* _EXPLORE THE MATERIAL_:
a: Summarize the page on estimating integrated volatility functionals in two sentences.
b: From the page on estimating integrated volatility functionals, write out the text between "This paper develops" and "in estimating integrated volatility functionals.", inclusive.

* _GIVEN PASSAGE_:
# # # #
Estimation of Integrated Volatility Functionals with Kernel Spot Volatility Estimators

TL;DR

This paper develops advanced kernel-based estimators for integrated volatility functionals in multidimensional Itô semimartingales, demonstrating improved bias reduction and robustness over traditional methods.

Contribution

It introduces a general kernel spot volatility estimator with bias correction, achieving optimal convergence rates and robustness in estimating integrated volatility functionals.

Findings

Bias can be significantly reduced using general kernels.

The estimators maintain robustness across different sampling frequencies.

Bias correction improves the accuracy of volatility functional estimates.

Abstract

For a multidimensional It\^o semimartingale, we consider the problem of estimating integrated volatility functionals. Jacod and Rosenbaum (2013) studied a plug-in type of estimator based on a Riemann sum approximation of the integrated functional and a spot volatility estimator with a forward uniform kernel. Motivated by recent results that show that spot volatility estimators with general two-side kernels of unbounded support are more accurate, in this paper, an estimator using a general kernel spot volatility estimator as the plug-in is considered. A biased central limit theorem for estimating the integrated functional is established with an optimal convergence rate. Unbiased central limit theorems for estimators with proper de-biasing terms are also obtained both at the optimal convergence regime for the bandwidth and when applying undersmoothing. Our results show that one can significantly reduce the estimator's bias by adopting a general kernel instead of the standard uniform kernel. Our proposed bias-corrected estimators are found to maintain remarkable robustness against bandwidth selection in a variety of sampling frequencies and functions.
# # # #
* _SUPPLIED DATA_:
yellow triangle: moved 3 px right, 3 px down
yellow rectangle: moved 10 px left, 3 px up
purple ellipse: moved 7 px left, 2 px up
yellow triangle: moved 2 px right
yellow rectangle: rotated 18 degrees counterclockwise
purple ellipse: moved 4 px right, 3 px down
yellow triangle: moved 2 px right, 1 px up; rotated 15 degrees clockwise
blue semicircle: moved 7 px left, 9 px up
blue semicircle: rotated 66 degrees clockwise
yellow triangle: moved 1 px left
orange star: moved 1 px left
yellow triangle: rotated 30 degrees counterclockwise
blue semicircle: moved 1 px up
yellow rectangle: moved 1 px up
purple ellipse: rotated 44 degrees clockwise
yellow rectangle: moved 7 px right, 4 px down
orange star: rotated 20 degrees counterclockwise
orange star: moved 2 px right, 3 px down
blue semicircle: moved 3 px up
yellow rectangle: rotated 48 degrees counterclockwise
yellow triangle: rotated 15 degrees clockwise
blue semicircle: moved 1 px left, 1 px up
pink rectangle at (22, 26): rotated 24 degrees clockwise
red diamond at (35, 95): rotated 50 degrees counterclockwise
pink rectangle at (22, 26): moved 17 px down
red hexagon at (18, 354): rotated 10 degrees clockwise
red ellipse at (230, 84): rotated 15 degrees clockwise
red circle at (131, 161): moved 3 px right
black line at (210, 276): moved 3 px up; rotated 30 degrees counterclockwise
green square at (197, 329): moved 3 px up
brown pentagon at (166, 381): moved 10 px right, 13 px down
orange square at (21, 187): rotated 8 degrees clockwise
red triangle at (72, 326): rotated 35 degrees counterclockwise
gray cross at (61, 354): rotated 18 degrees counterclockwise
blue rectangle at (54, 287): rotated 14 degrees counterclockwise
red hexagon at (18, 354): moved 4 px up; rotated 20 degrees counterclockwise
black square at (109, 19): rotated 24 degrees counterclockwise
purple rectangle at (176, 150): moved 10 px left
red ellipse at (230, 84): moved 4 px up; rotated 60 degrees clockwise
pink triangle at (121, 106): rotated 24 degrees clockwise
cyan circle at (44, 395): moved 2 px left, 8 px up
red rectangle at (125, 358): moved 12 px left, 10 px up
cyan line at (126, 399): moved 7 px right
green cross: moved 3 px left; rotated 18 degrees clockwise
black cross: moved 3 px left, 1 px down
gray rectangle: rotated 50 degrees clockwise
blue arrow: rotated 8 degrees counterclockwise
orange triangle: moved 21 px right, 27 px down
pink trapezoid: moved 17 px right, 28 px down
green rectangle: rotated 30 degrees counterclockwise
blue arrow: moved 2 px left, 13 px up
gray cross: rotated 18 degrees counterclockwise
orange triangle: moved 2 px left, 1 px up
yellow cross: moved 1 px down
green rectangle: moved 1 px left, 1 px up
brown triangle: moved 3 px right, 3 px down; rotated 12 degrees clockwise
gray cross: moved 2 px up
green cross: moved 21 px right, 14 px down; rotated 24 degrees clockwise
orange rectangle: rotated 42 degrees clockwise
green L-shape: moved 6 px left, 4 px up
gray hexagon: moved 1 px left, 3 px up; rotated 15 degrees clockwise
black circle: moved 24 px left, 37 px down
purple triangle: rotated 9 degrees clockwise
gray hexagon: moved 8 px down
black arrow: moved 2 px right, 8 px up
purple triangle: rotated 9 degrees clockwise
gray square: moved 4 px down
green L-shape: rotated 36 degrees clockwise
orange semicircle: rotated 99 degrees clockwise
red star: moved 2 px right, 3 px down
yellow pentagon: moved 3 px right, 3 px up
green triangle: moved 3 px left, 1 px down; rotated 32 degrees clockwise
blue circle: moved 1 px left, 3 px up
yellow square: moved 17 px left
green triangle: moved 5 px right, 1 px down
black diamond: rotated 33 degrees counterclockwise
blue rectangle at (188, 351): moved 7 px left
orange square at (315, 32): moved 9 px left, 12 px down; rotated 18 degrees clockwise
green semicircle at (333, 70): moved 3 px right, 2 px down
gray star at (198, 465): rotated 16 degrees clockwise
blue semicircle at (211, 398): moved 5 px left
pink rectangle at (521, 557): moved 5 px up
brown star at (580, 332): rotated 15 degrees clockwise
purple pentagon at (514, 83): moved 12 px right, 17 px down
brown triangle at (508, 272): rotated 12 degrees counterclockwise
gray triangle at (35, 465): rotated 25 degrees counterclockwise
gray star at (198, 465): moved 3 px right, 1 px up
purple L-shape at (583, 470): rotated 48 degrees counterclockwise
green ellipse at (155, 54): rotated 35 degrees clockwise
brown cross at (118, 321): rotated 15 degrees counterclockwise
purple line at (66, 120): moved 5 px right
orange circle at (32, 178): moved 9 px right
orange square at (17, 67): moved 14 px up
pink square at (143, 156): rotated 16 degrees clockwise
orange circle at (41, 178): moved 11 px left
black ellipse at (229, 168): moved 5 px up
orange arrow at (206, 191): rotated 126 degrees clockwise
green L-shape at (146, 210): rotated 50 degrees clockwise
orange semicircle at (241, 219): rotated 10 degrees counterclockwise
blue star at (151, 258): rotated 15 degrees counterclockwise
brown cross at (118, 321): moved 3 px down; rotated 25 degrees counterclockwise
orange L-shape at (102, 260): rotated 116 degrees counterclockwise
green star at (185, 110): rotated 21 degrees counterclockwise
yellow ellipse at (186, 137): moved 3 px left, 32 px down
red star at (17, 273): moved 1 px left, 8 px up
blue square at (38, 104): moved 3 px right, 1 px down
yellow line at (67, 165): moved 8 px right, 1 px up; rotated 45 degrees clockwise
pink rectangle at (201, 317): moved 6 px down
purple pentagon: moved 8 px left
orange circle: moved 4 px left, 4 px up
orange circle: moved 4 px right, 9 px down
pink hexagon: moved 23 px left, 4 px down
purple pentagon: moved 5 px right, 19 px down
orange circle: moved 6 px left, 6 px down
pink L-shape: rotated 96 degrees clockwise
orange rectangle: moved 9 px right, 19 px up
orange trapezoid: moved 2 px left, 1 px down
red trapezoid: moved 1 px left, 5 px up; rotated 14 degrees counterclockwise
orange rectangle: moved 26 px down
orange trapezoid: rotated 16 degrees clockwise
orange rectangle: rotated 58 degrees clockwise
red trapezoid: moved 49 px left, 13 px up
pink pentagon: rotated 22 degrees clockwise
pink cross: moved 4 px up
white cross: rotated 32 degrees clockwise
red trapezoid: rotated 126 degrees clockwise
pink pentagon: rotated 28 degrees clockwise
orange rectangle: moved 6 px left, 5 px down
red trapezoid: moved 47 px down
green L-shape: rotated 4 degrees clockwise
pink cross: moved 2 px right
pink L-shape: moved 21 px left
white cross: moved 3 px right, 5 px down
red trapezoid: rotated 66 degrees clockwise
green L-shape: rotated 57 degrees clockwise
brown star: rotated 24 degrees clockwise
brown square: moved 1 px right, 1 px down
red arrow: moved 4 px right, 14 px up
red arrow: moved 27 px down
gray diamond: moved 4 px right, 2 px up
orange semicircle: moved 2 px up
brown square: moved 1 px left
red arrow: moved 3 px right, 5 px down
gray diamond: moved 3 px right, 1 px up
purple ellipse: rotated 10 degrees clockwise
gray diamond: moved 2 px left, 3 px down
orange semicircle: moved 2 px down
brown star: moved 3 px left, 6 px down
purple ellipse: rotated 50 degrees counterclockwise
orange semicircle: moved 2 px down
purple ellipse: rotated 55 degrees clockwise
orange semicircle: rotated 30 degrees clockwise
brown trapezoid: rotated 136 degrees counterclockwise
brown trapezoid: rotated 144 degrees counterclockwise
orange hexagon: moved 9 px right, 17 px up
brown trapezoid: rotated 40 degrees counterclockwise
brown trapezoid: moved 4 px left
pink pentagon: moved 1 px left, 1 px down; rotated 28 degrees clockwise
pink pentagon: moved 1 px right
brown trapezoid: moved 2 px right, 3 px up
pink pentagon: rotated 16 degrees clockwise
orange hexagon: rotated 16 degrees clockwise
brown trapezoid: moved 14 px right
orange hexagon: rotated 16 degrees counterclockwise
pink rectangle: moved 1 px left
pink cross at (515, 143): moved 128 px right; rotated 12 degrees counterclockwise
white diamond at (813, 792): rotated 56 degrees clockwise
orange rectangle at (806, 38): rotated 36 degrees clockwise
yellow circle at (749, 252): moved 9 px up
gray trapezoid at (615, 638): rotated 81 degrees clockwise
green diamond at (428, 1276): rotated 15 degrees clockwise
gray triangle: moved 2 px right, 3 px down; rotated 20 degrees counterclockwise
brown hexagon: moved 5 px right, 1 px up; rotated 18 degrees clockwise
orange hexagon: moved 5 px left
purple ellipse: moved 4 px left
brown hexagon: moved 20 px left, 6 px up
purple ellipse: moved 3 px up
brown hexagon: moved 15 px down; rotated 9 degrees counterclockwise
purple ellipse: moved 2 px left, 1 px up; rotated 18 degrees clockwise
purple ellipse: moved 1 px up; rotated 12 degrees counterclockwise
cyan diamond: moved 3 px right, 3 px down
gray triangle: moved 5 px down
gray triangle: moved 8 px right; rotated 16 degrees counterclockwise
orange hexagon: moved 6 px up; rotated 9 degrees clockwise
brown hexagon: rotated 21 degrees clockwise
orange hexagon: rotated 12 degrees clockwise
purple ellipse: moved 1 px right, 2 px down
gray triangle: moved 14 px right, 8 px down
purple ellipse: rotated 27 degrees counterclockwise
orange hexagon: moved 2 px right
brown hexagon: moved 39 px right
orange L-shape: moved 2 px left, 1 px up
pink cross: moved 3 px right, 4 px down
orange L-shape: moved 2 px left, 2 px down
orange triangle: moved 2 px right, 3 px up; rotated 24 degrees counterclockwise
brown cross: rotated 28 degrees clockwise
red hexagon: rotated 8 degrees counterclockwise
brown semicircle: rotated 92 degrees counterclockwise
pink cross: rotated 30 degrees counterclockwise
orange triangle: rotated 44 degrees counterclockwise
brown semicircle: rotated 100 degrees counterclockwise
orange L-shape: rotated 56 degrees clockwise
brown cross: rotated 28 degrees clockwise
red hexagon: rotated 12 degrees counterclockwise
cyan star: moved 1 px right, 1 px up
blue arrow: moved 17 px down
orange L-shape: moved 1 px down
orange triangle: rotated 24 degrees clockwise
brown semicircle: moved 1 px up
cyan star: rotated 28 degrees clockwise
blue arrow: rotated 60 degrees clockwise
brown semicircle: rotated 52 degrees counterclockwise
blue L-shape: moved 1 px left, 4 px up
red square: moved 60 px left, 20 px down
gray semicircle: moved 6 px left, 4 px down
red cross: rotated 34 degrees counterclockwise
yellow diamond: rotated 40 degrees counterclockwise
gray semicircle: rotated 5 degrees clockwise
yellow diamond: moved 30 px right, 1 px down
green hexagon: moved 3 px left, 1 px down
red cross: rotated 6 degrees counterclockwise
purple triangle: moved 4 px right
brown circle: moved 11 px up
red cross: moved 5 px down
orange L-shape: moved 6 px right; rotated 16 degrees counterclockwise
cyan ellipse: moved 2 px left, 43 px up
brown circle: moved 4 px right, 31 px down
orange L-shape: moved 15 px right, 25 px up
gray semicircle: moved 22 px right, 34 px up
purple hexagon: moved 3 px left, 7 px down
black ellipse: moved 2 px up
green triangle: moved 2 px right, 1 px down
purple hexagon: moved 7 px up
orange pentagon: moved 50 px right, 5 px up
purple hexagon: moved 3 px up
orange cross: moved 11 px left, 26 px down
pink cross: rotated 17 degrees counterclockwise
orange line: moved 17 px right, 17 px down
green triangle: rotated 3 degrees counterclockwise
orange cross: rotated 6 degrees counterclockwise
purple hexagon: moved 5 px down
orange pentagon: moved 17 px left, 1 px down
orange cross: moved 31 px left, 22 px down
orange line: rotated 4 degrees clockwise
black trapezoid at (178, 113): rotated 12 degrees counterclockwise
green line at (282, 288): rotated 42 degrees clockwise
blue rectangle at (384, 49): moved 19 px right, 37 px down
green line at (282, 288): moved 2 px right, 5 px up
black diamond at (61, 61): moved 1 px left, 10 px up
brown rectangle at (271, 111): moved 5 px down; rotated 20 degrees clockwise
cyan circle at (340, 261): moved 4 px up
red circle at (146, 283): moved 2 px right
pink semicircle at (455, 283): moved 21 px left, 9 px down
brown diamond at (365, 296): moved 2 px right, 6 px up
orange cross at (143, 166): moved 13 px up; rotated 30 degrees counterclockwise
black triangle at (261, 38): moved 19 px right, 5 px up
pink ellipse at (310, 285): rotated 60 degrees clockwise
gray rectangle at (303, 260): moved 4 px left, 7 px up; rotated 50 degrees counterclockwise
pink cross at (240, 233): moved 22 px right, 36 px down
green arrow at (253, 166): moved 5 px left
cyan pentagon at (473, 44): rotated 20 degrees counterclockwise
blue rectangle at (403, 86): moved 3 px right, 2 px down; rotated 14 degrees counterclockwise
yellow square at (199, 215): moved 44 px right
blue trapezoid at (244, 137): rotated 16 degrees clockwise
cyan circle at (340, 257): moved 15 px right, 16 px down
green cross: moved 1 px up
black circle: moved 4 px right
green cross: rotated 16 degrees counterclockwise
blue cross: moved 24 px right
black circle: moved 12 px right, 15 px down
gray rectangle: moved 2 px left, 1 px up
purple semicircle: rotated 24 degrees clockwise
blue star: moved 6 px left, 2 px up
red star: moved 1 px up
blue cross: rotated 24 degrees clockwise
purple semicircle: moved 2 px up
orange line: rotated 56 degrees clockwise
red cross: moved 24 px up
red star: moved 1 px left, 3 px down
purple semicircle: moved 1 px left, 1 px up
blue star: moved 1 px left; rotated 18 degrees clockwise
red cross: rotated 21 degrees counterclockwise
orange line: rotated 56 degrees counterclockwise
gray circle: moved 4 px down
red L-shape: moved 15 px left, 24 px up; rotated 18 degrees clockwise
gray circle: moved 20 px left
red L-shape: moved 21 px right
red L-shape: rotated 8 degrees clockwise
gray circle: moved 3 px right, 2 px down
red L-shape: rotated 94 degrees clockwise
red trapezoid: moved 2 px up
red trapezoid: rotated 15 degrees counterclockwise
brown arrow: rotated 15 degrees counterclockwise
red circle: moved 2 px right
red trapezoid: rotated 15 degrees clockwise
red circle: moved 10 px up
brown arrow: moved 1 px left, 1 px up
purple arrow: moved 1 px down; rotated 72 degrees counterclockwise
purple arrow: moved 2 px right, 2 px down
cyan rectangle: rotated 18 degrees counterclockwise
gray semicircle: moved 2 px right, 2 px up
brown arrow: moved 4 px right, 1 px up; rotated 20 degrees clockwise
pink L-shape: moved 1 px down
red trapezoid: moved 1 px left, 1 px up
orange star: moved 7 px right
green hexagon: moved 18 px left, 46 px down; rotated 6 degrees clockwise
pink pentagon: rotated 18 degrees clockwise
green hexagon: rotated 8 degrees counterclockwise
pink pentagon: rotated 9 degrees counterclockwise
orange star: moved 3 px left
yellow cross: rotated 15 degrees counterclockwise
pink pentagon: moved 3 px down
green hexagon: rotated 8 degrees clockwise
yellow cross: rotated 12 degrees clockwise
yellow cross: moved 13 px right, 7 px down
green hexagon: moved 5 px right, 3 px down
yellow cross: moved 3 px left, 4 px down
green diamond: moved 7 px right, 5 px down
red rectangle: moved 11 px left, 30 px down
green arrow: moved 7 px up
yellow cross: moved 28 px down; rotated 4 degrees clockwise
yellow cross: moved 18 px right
# # # #
* _RESPONSES PER TASK_:
a: For a multidimensional Itô semimartingale, the paper estimates integrated volatility functionals with a plug-in estimator that uses a general kernel spot volatility estimator instead of the forward uniform kernel studied by Jacod and Rosenbaum (2013). It establishes a biased central limit theorem with an optimal convergence rate and unbiased ones for de-biased estimators, showing that general kernels can significantly reduce bias and that the bias-corrected estimators stay robust to bandwidth selection across sampling frequencies and functions.

b:
This paper develops advanced kernel-based estimators for integrated volatility functionals in multidimensional Itô semimartingales, demonstrating improved bias reduction and robustness over traditional methods.

Contribution

It introduces a general kernel spot volatility estimator with bias correction, achieving optimal convergence rates and robustness in estimating integrated volatility functionals.